A few weeks ago I was thinking about the constraints dealers are under when it comes to pricing their artists' work. Over the weekend Ed Winkleman was musing on the same topic: 'Established prices never die, they are just discounted away ...'.

From the post:

Knowing that eventually the art market will cycle back up again, there's no reason not to expect a good artist's prices to regain any losses, but that here and now, the most surefire way to cripple that artist's market is to keep the prices as high as they were. In other words, by getting the collector to participate in the continuation of the artist's market, rather than focusing on a momentarily downturn in pricing, both dealer and collector continue to protect their investment. And, of course, in the meanwhile, the collector still gets to enjoy a fantastic work of art.

Ed's is one of the few blogs that I've stayed faithful to. Some blogs I become briefly infatuated with, visiting regularly, hanging round on the off-chance a new post might appear unexpectedly. Then the passion cools and the relationship reduces to a space in my feedreader, a holding bay I visit when I don't have anything better to do, catching up to fill an idle moment. Eventually I give up the pretence that there's still any spark, and delete the subscription.

But Ed I keep coming back to, and it's because of his openness, and the insights he gives me into an art dealer's way of working. From the comments to the above post:

The artist, being owner of the work, has ultimate say in the retail price, of course, but most contemporary art dealers rightfully have input in how the work is priced through their gallery. Usually artist and dealer are on the same page, though, so it's not as contentious as your question might imply. When I say the dealer overpriced the work, I mean to implicate both the dealer and the artist, but the collector works directly only with the dealer, so they're not part of that previous conversation.
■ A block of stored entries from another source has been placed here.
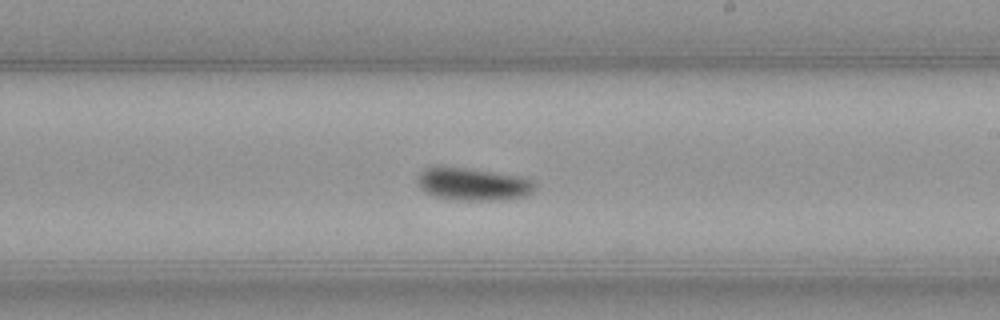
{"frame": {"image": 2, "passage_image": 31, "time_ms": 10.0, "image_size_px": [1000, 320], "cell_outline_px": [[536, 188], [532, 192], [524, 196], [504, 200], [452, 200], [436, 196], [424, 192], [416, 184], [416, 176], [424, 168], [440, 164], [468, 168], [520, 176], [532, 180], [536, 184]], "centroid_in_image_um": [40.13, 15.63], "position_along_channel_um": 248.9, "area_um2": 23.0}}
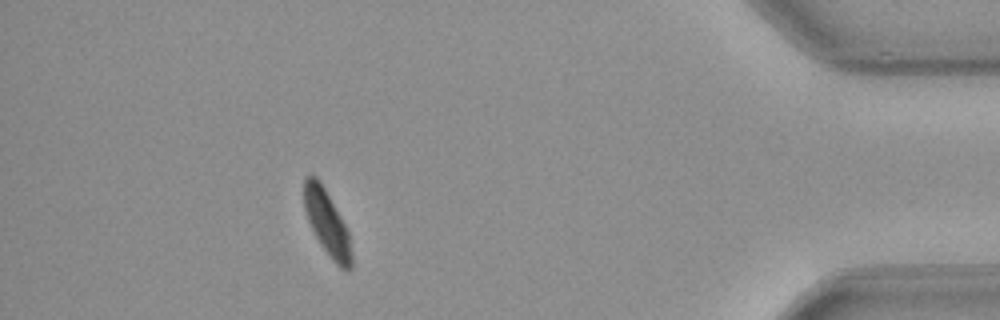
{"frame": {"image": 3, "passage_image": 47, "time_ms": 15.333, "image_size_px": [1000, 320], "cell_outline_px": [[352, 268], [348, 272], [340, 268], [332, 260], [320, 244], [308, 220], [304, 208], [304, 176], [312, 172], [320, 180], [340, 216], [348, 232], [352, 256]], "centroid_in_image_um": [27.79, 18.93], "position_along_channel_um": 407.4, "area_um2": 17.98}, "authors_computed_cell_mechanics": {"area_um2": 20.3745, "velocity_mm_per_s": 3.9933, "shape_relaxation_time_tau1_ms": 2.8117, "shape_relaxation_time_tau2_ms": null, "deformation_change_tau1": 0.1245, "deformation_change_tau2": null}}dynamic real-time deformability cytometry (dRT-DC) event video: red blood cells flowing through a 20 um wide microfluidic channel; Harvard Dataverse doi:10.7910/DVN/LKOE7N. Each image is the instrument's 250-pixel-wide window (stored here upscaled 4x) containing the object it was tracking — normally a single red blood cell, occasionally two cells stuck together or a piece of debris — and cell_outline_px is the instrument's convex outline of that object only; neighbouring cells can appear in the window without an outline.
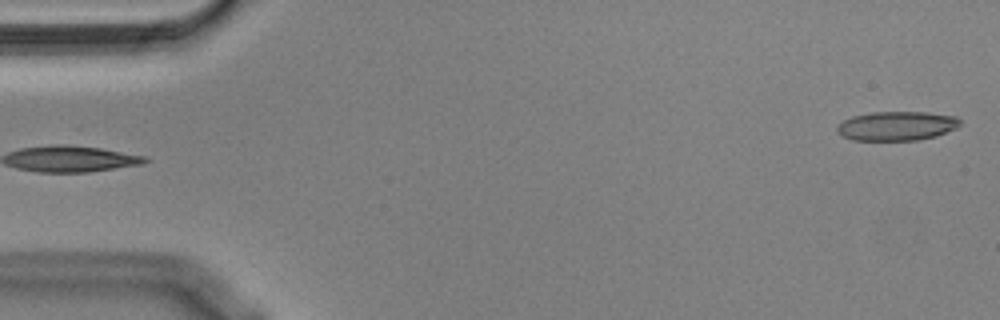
{"species": "Egyptian fruit bat (a non-hibernating species)", "species_latin": "Rousettus aegyptiacus", "temperature_condition": "cold", "stored_images_in_passage": 54, "camera_frame_rate_fps": 3000, "um_per_image_px": 0.085, "animal": {"sex": "male"}, "frame": {"image": 1, "passage_image": 1, "time_ms": 0.0, "image_size_px": [1000, 320], "cell_outline_px": [[960, 124], [956, 128], [936, 136], [920, 140], [852, 140], [840, 136], [836, 132], [836, 128], [844, 120], [852, 116], [872, 112], [928, 112], [956, 116], [960, 120]], "centroid_in_image_um": [76.21, 10.71], "position_along_channel_um": 8.8, "area_um2": 21.04}}
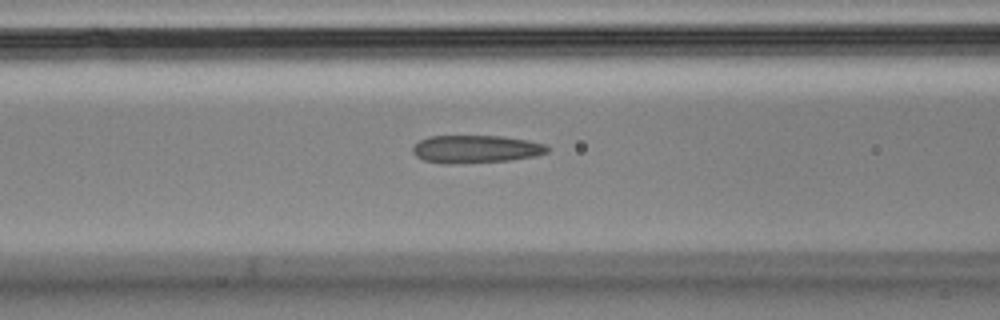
{"frame": {"image": 2, "passage_image": 21, "time_ms": 6.667, "image_size_px": [1000, 320], "cell_outline_px": [[548, 152], [536, 156], [508, 160], [448, 164], [444, 164], [424, 160], [416, 156], [412, 152], [412, 148], [420, 140], [428, 136], [500, 136], [528, 140], [544, 144], [548, 148]], "centroid_in_image_um": [40.42, 12.67], "position_along_channel_um": 126.2, "area_um2": 21.68}}
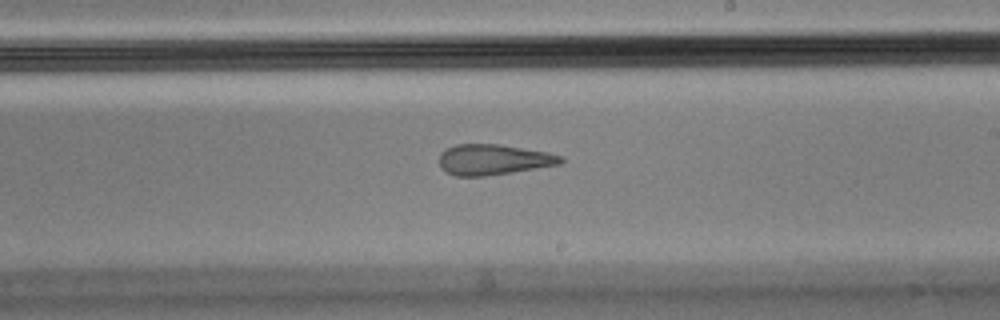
{"frame": {"image": 3, "passage_image": 31, "time_ms": 10.0, "image_size_px": [1000, 320], "cell_outline_px": [[564, 160], [560, 164], [512, 172], [484, 176], [456, 176], [440, 168], [440, 152], [456, 144], [496, 144], [548, 152], [560, 156]], "centroid_in_image_um": [41.91, 13.57], "position_along_channel_um": 247.1, "area_um2": 21.39}, "authors_computed_cell_mechanics": {"area_um2": 22.1663, "velocity_mm_per_s": 3.6346, "shape_relaxation_time_tau1_ms": null, "shape_relaxation_time_tau2_ms": 3.099, "deformation_change_tau1": null, "deformation_change_tau2": 0.1121}}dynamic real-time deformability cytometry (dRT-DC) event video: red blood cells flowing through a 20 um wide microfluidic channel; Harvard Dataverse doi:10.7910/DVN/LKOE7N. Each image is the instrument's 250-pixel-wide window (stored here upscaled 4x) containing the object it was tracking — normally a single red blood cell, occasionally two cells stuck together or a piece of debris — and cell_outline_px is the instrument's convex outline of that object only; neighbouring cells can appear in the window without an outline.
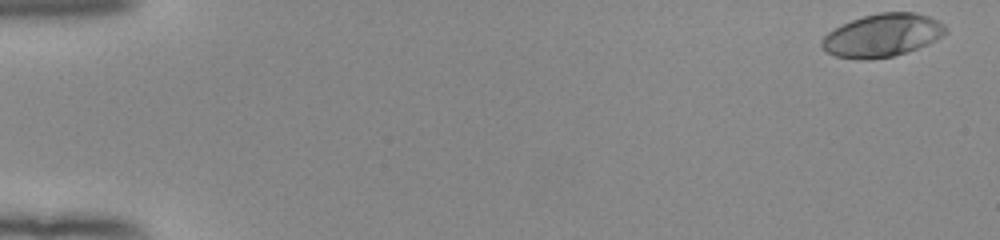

Sometimes, however, a dealer should speak up or back out when they know the artist is making a mistake. If an artist insists that a painting be priced at $100,000 when the dealer believes its market value is $40,000, for example, the dealer would be wrong to price at what the artist insisted on. If the artist still insists after a respectful conversation, at that point they should part ways. The dealer has the markets of his other artists and how his reputation impacts them to consider here as well.